(ENTRIES SHOWN Opens)

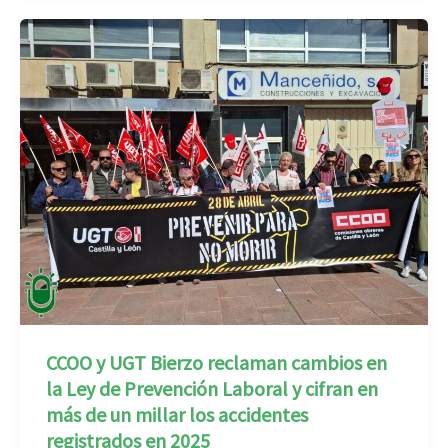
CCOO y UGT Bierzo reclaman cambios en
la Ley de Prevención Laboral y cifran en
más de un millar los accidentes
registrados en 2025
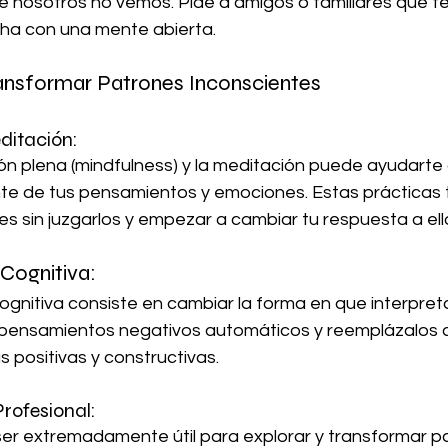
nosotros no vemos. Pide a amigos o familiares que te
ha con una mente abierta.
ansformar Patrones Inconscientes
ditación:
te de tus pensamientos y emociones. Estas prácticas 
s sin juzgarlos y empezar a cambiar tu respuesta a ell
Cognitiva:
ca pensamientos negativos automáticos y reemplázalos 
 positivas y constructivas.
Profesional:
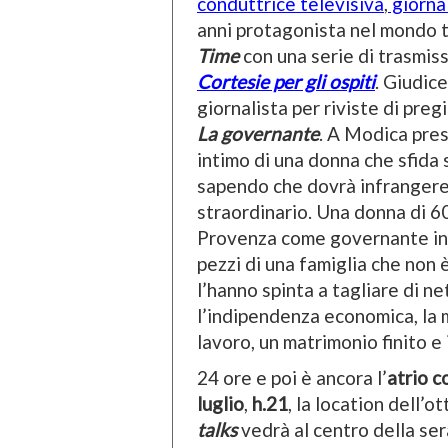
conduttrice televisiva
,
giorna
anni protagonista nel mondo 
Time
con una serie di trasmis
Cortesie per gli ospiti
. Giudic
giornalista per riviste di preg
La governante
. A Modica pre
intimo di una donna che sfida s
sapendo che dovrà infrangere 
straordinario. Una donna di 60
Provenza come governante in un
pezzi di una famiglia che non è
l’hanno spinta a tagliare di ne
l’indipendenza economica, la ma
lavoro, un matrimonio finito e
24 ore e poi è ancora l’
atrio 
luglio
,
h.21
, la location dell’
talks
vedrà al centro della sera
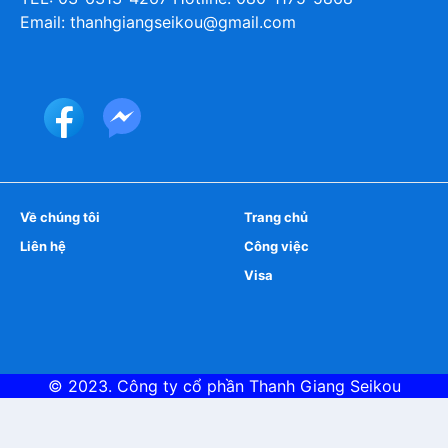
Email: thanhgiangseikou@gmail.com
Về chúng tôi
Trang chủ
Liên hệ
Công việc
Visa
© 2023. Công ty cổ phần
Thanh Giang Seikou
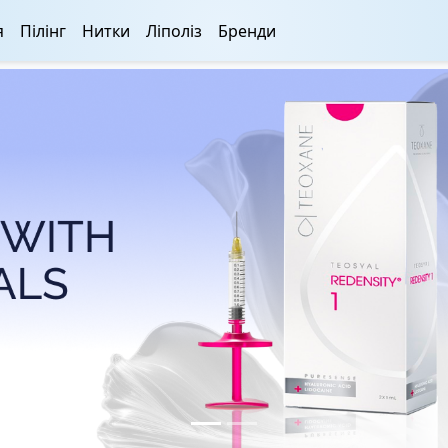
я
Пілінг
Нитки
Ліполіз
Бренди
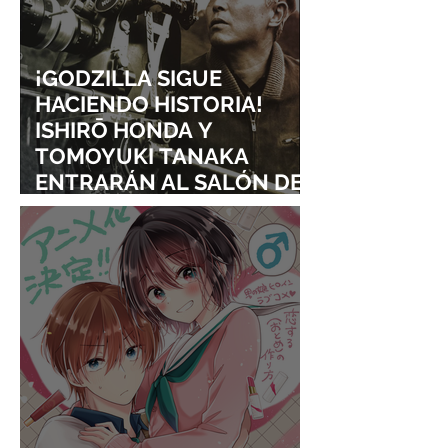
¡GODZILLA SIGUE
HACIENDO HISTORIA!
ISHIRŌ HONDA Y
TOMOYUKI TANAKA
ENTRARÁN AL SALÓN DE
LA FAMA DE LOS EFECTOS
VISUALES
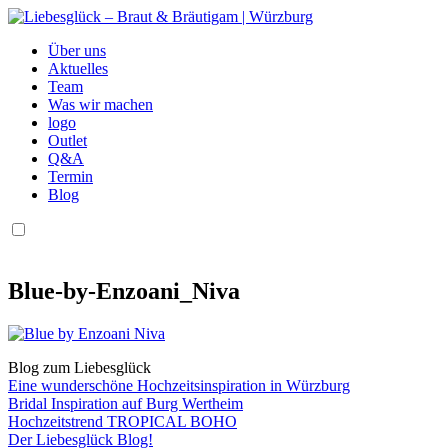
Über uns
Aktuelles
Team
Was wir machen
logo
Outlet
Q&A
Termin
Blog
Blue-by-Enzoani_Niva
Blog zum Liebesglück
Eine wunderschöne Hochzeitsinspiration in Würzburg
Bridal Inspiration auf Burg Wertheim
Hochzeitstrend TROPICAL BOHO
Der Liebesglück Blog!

(ENTRIES SHOWN Closes)

TASK GOAL: If a line of the records holds the word "governante", count it; report only the total.

RESPONSE: 2